About this task –
Omit all images, then repeat exactly the lines below from the one containing "Picture 1: xy, xz, yz;" through the one containing "Picture 3: Top", both ends included.

Data extract –

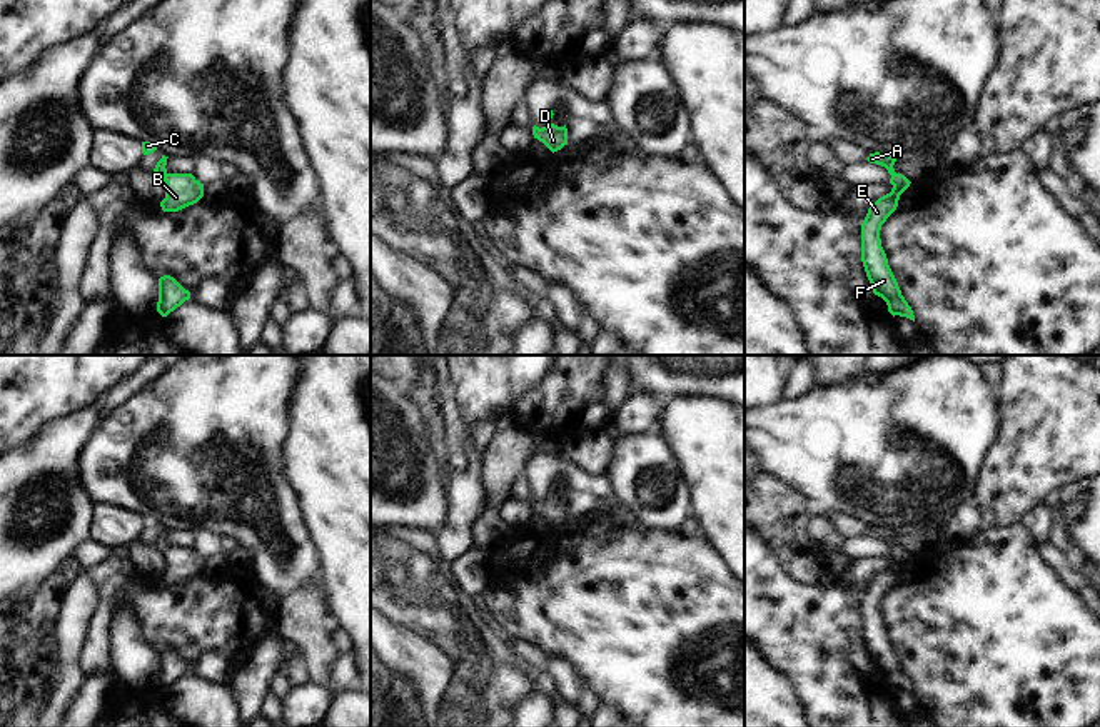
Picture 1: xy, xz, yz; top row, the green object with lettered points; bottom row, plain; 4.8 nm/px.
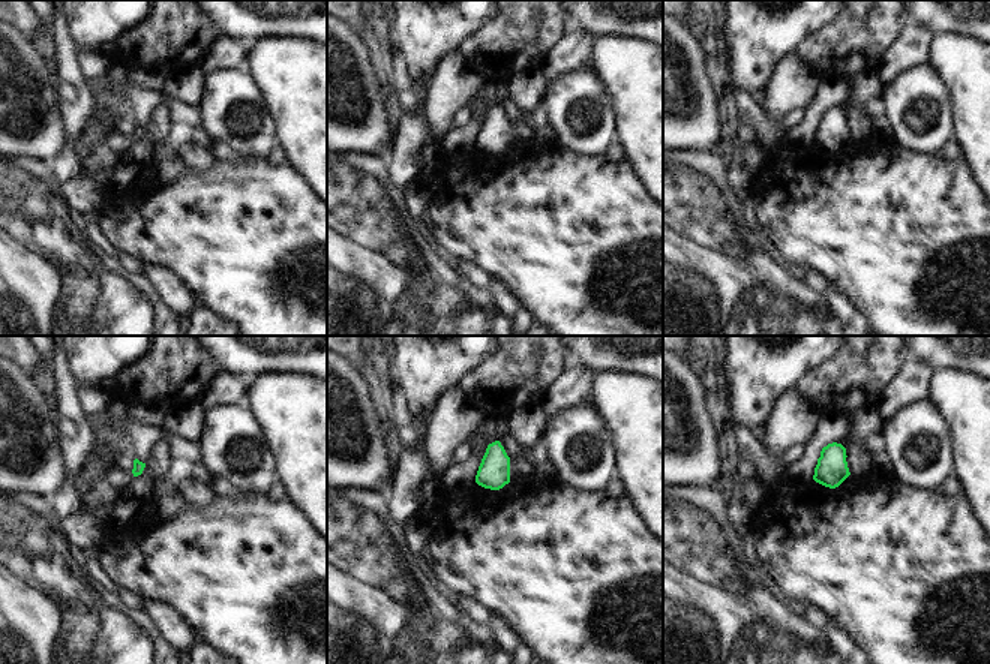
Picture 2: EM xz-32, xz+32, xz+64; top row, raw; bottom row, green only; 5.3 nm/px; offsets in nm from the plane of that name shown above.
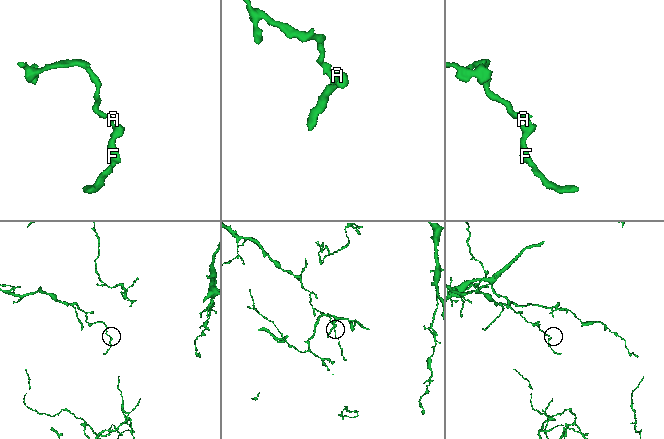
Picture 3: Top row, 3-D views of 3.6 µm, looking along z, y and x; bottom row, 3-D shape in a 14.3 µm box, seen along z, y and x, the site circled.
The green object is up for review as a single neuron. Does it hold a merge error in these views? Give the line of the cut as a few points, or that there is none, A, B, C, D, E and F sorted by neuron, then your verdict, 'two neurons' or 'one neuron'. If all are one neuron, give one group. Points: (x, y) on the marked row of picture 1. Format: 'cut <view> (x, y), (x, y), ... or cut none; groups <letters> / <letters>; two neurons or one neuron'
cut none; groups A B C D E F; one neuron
==
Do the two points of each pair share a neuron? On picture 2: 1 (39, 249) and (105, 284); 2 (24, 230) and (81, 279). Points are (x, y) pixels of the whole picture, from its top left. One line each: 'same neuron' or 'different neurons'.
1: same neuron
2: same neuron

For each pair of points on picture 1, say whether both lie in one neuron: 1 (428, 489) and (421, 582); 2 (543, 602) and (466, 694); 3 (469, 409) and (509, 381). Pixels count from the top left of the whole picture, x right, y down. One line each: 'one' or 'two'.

Task response –
Picture 1: xy, xz, yz; top row, the green object with lettered points; bottom row, plain; 4.8 nm/px.
Picture 2: EM xz-32, xz+32, xz+64; top row, raw; bottom row, green only; 5.3 nm/px; offsets in nm from the plane of that name shown above.
Picture 3: Top row, 3-D views of 3.6 µm, looking along z, y and x; bottom row, 3-D shape in a 14.3 µm box, seen along z, y and x, the site circled.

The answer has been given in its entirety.